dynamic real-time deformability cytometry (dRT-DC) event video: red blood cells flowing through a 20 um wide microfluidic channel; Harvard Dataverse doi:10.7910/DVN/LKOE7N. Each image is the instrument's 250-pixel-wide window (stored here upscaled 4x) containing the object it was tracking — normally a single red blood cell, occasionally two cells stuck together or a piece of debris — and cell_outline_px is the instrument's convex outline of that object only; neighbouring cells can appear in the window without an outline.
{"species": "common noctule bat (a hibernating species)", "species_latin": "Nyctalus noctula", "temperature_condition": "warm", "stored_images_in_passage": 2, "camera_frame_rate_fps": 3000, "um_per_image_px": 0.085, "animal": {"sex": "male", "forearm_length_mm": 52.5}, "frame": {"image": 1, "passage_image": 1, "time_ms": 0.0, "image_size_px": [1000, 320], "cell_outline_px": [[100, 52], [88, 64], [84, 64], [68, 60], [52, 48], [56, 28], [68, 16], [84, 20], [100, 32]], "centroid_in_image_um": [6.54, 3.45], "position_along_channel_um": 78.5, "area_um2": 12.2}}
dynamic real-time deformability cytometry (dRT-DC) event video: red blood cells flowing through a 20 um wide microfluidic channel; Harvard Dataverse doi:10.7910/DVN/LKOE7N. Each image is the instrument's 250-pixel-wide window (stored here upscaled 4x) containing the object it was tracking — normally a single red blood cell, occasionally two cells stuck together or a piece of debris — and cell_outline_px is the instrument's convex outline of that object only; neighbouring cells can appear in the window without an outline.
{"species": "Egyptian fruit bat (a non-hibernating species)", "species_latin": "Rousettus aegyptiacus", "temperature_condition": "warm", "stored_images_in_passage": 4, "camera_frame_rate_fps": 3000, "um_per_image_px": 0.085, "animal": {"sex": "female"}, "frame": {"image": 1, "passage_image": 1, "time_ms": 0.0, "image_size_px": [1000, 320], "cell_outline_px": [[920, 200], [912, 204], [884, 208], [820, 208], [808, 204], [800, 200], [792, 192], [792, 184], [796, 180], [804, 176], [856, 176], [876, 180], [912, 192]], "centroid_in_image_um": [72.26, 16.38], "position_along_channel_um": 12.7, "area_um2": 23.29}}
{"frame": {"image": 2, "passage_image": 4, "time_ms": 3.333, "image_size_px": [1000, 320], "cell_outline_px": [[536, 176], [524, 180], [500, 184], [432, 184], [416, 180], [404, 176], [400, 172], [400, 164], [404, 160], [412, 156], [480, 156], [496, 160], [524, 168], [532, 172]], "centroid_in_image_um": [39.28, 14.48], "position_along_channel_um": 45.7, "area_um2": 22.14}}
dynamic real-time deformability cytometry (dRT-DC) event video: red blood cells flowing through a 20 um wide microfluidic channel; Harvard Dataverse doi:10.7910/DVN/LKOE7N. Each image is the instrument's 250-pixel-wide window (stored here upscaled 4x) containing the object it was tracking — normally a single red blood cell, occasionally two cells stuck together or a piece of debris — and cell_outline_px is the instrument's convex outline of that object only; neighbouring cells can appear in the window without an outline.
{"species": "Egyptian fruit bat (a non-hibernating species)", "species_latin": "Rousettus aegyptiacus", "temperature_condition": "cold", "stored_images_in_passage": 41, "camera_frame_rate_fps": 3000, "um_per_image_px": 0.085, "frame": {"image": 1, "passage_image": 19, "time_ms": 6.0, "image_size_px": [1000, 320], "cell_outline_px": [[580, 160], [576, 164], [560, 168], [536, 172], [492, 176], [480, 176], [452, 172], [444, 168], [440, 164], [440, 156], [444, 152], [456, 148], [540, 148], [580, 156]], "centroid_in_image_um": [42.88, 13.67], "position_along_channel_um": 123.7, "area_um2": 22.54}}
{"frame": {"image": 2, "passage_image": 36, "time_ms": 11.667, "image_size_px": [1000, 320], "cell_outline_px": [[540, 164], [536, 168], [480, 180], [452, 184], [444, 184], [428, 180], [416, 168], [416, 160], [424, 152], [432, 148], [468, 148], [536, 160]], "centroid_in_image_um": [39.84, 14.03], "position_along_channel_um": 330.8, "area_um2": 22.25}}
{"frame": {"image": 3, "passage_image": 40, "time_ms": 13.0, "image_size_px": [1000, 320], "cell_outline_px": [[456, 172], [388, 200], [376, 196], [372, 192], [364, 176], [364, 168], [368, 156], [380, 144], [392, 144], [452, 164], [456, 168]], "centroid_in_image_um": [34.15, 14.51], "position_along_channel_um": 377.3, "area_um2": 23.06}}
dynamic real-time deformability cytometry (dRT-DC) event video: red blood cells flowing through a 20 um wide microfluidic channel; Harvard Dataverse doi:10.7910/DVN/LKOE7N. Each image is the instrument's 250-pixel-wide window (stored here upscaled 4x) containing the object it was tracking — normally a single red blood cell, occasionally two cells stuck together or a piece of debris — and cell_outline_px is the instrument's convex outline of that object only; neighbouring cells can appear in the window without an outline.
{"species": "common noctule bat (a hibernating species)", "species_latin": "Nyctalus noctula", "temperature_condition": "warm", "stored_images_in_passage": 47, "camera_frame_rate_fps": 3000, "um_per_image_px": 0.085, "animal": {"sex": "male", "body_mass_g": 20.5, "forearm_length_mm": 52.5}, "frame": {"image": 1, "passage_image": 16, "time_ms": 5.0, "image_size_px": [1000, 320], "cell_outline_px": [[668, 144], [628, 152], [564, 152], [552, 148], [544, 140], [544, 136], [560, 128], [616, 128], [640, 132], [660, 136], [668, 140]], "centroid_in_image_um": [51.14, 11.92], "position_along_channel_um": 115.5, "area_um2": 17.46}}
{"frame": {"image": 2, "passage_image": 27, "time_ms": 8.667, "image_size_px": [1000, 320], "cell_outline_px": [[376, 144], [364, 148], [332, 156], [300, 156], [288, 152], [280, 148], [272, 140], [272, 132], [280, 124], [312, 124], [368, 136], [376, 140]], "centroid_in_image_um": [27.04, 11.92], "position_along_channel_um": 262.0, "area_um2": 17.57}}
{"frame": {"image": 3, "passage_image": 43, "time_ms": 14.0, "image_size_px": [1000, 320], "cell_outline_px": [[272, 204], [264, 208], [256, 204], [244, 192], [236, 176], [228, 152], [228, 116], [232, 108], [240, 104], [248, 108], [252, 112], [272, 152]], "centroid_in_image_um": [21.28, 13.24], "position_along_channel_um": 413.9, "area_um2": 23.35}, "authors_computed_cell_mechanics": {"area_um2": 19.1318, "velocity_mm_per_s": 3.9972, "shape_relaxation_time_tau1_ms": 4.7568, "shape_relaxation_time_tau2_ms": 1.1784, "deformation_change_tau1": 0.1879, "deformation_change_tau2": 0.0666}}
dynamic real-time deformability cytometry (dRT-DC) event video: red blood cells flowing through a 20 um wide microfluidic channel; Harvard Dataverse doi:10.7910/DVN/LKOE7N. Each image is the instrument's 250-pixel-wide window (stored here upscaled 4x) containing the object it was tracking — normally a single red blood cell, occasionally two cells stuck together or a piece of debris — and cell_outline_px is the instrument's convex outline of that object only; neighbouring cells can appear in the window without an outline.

+---+

Copy all the entries verbatim.

- [Problem solution]:
dynamic real-time deformability cytometry (dRT-DC) event video: red blood cells flowing through a 20 um wide microfluidic channel; Harvard Dataverse doi:10.7910/DVN/LKOE7N. Each image is the instrument's 250-pixel-wide window (stored here upscaled 4x) containing the object it was tracking — normally a single red blood cell, occasionally two cells stuck together or a piece of debris — and cell_outline_px is the instrument's convex outline of that object only; neighbouring cells can appear in the window without an outline.
{"species": "common noctule bat (a hibernating species)", "species_latin": "Nyctalus noctula", "temperature_condition": "warm", "stored_images_in_passage": 2, "camera_frame_rate_fps": 3000, "um_per_image_px": 0.085, "animal": {"sex": "male", "forearm_length_mm": 52.5}, "frame": {"image": 1, "passage_image": 1, "time_ms": 0.0, "image_size_px": [1000, 320], "cell_outline_px": [[100, 52], [88, 64], [84, 64], [68, 60], [52, 48], [56, 28], [68, 16], [84, 20], [100, 32]], "centroid_in_image_um": [6.54, 3.45], "position_along_channel_um": 78.5, "area_um2": 12.2}}
dynamic real-time deformability cytometry (dRT-DC) event video: red blood cells flowing through a 20 um wide microfluidic channel; Harvard Dataverse doi:10.7910/DVN/LKOE7N. Each image is the instrument's 250-pixel-wide window (stored here upscaled 4x) containing the object it was tracking — normally a single red blood cell, occasionally two cells stuck together or a piece of debris — and cell_outline_px is the instrument's convex outline of that object only; neighbouring cells can appear in the window without an outline.
{"species": "Egyptian fruit bat (a non-hibernating species)", "species_latin": "Rousettus aegyptiacus", "temperature_condition": "warm", "stored_images_in_passage": 4, "camera_frame_rate_fps": 3000, "um_per_image_px": 0.085, "animal": {"sex": "female"}, "frame": {"image": 1, "passage_image": 1, "time_ms": 0.0, "image_size_px": [1000, 320], "cell_outline_px": [[920, 200], [912, 204], [884, 208], [820, 208], [808, 204], [800, 200], [792, 192], [792, 184], [796, 180], [804, 176], [856, 176], [876, 180], [912, 192]], "centroid_in_image_um": [72.26, 16.38], "position_along_channel_um": 12.7, "area_um2": 23.29}}
{"frame": {"image": 2, "passage_image": 4, "time_ms": 3.333, "image_size_px": [1000, 320], "cell_outline_px": [[536, 176], [524, 180], [500, 184], [432, 184], [416, 180], [404, 176], [400, 172], [400, 164], [404, 160], [412, 156], [480, 156], [496, 160], [524, 168], [532, 172]], "centroid_in_image_um": [39.28, 14.48], "position_along_channel_um": 45.7, "area_um2": 22.14}}
dynamic real-time deformability cytometry (dRT-DC) event video: red blood cells flowing through a 20 um wide microfluidic channel; Harvard Dataverse doi:10.7910/DVN/LKOE7N. Each image is the instrument's 250-pixel-wide window (stored here upscaled 4x) containing the object it was tracking — normally a single red blood cell, occasionally two cells stuck together or a piece of debris — and cell_outline_px is the instrument's convex outline of that object only; neighbouring cells can appear in the window without an outline.
{"species": "Egyptian fruit bat (a non-hibernating species)", "species_latin": "Rousettus aegyptiacus", "temperature_condition": "cold", "stored_images_in_passage": 41, "camera_frame_rate_fps": 3000, "um_per_image_px": 0.085, "frame": {"image": 1, "passage_image": 19, "time_ms": 6.0, "image_size_px": [1000, 320], "cell_outline_px": [[580, 160], [576, 164], [560, 168], [536, 172], [492, 176], [480, 176], [452, 172], [444, 168], [440, 164], [440, 156], [444, 152], [456, 148], [540, 148], [580, 156]], "centroid_in_image_um": [42.88, 13.67], "position_along_channel_um": 123.7, "area_um2": 22.54}}
{"frame": {"image": 2, "passage_image": 36, "time_ms": 11.667, "image_size_px": [1000, 320], "cell_outline_px": [[540, 164], [536, 168], [480, 180], [452, 184], [444, 184], [428, 180], [416, 168], [416, 160], [424, 152], [432, 148], [468, 148], [536, 160]], "centroid_in_image_um": [39.84, 14.03], "position_along_channel_um": 330.8, "area_um2": 22.25}}
{"frame": {"image": 3, "passage_image": 40, "time_ms": 13.0, "image_size_px": [1000, 320], "cell_outline_px": [[456, 172], [388, 200], [376, 196], [372, 192], [364, 176], [364, 168], [368, 156], [380, 144], [392, 144], [452, 164], [456, 168]], "centroid_in_image_um": [34.15, 14.51], "position_along_channel_um": 377.3, "area_um2": 23.06}}
dynamic real-time deformability cytometry (dRT-DC) event video: red blood cells flowing through a 20 um wide microfluidic channel; Harvard Dataverse doi:10.7910/DVN/LKOE7N. Each image is the instrument's 250-pixel-wide window (stored here upscaled 4x) containing the object it was tracking — normally a single red blood cell, occasionally two cells stuck together or a piece of debris — and cell_outline_px is the instrument's convex outline of that object only; neighbouring cells can appear in the window without an outline.
{"species": "common noctule bat (a hibernating species)", "species_latin": "Nyctalus noctula", "temperature_condition": "warm", "stored_images_in_passage": 47, "camera_frame_rate_fps": 3000, "um_per_image_px": 0.085, "animal": {"sex": "male", "body_mass_g": 20.5, "forearm_length_mm": 52.5}, "frame": {"image": 1, "passage_image": 16, "time_ms": 5.0, "image_size_px": [1000, 320], "cell_outline_px": [[668, 144], [628, 152], [564, 152], [552, 148], [544, 140], [544, 136], [560, 128], [616, 128], [640, 132], [660, 136], [668, 140]], "centroid_in_image_um": [51.14, 11.92], "position_along_channel_um": 115.5, "area_um2": 17.46}}
{"frame": {"image": 2, "passage_image": 27, "time_ms": 8.667, "image_size_px": [1000, 320], "cell_outline_px": [[376, 144], [364, 148], [332, 156], [300, 156], [288, 152], [280, 148], [272, 140], [272, 132], [280, 124], [312, 124], [368, 136], [376, 140]], "centroid_in_image_um": [27.04, 11.92], "position_along_channel_um": 262.0, "area_um2": 17.57}}
{"frame": {"image": 3, "passage_image": 43, "time_ms": 14.0, "image_size_px": [1000, 320], "cell_outline_px": [[272, 204], [264, 208], [256, 204], [244, 192], [236, 176], [228, 152], [228, 116], [232, 108], [240, 104], [248, 108], [252, 112], [272, 152]], "centroid_in_image_um": [21.28, 13.24], "position_along_channel_um": 413.9, "area_um2": 23.35}, "authors_computed_cell_mechanics": {"area_um2": 19.1318, "velocity_mm_per_s": 3.9972, "shape_relaxation_time_tau1_ms": 4.7568, "shape_relaxation_time_tau2_ms": 1.1784, "deformation_change_tau1": 0.1879, "deformation_change_tau2": 0.0666}}
dynamic real-time deformability cytometry (dRT-DC) event video: red blood cells flowing through a 20 um wide microfluidic channel; Harvard Dataverse doi:10.7910/DVN/LKOE7N. Each image is the instrument's 250-pixel-wide window (stored here upscaled 4x) containing the object it was tracking — normally a single red blood cell, occasionally two cells stuck together or a piece of debris — and cell_outline_px is the instrument's convex outline of that object only; neighbouring cells can appear in the window without an outline.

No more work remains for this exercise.